EXTRAIT DU TEXTE:
-*-*-

Le médecin Bertrand résume la progression du mal en ce début de juillet 1720 : après les marins sur le bateau, les gardes et les portefaix aux Infirmeries, les artisans, en contact avec les tissus, étaient morts en ville intra-muros. La peste s’était donc bien trouvée à bord du Grand-Saint-Antoine.
Le 7 juillet 1720, le premier chirurgien de santé Gairard reconnaissait la peste dans les bubons apparus sur trois autres portefaix attachés au service du Lazaret. Cependant, il continuait de propager le mal en rentrant chez lui le soir et en visitant des malades en ville. Le 10 juillet, le jeune Jean-André Peyssonnel, médecin comme son père Charles (mort de la peste en septembre 1720), diagnostiquait lui-aussi la peste chez le jeune malade de la rue Jean Galant.

-*-*-

OBJECTIF DE LA TÂCHE:
Répondez à ces questions sur l'extrait consacré à la peste de 1720 :
1. À bord de quel bateau la peste s'était-elle trouvée ?
2. Quelle fonction occupait Gairard ?
3. Quand Charles Peyssonnel est-il mort ?
Les enregistrements ne sont pas nécessaires.

-*-*-

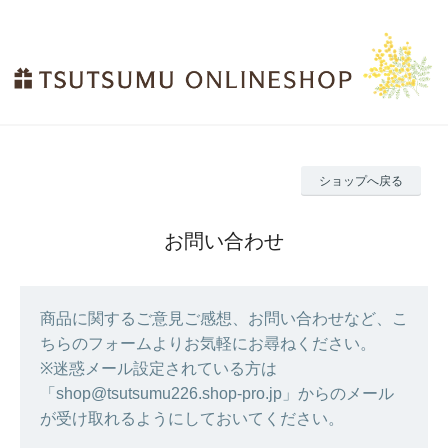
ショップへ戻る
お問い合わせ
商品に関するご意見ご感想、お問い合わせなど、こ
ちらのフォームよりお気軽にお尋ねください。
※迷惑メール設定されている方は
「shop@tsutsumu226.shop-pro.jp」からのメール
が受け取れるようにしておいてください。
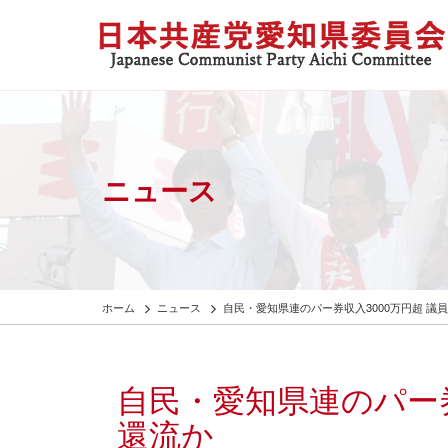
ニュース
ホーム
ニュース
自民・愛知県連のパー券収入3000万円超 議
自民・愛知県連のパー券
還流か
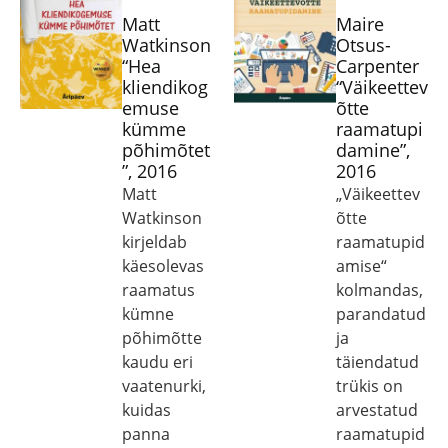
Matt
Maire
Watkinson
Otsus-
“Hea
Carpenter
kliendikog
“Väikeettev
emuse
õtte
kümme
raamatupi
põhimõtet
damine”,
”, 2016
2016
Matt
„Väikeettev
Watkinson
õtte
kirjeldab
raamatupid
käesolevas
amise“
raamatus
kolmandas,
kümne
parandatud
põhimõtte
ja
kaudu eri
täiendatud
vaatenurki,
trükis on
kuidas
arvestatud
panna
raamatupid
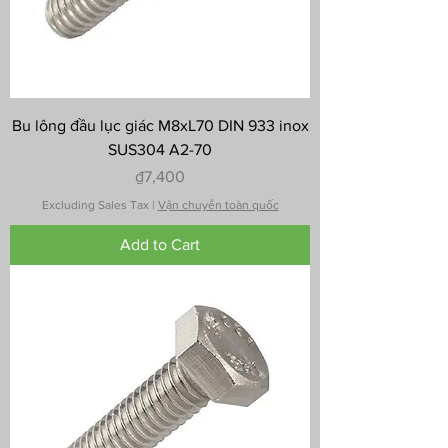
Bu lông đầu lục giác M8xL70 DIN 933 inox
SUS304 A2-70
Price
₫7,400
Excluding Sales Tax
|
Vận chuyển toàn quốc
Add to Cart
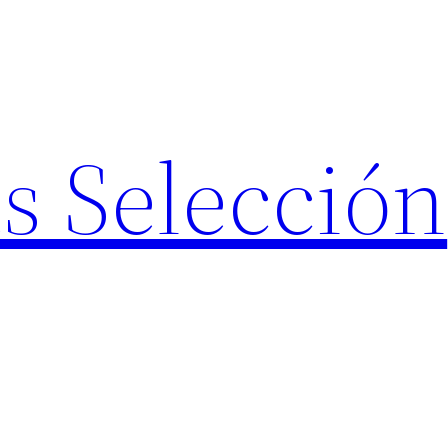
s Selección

-*-*-

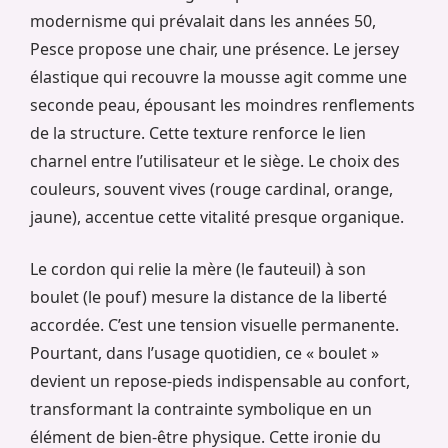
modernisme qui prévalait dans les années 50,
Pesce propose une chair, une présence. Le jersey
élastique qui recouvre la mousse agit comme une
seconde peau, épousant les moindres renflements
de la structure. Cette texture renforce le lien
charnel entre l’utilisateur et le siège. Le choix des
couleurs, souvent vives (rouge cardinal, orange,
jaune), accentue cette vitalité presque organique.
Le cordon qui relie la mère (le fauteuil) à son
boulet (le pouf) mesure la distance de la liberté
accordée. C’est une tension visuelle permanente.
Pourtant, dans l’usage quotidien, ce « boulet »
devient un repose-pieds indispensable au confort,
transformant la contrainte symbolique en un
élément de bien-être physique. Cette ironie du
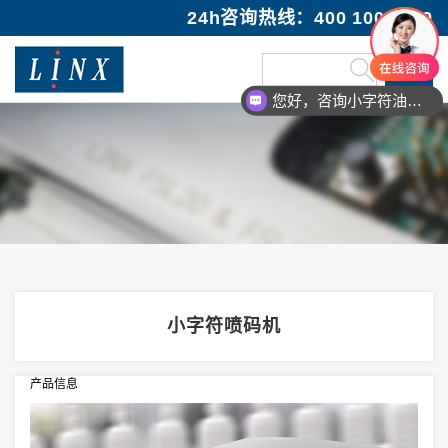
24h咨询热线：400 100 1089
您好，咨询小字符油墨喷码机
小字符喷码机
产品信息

-*-*-

RÉPONSE:
1. À bord du Grand-Saint-Antoine.
2. Il était premier chirurgien de santé.
3. Il est mort de la peste en septembre 1720.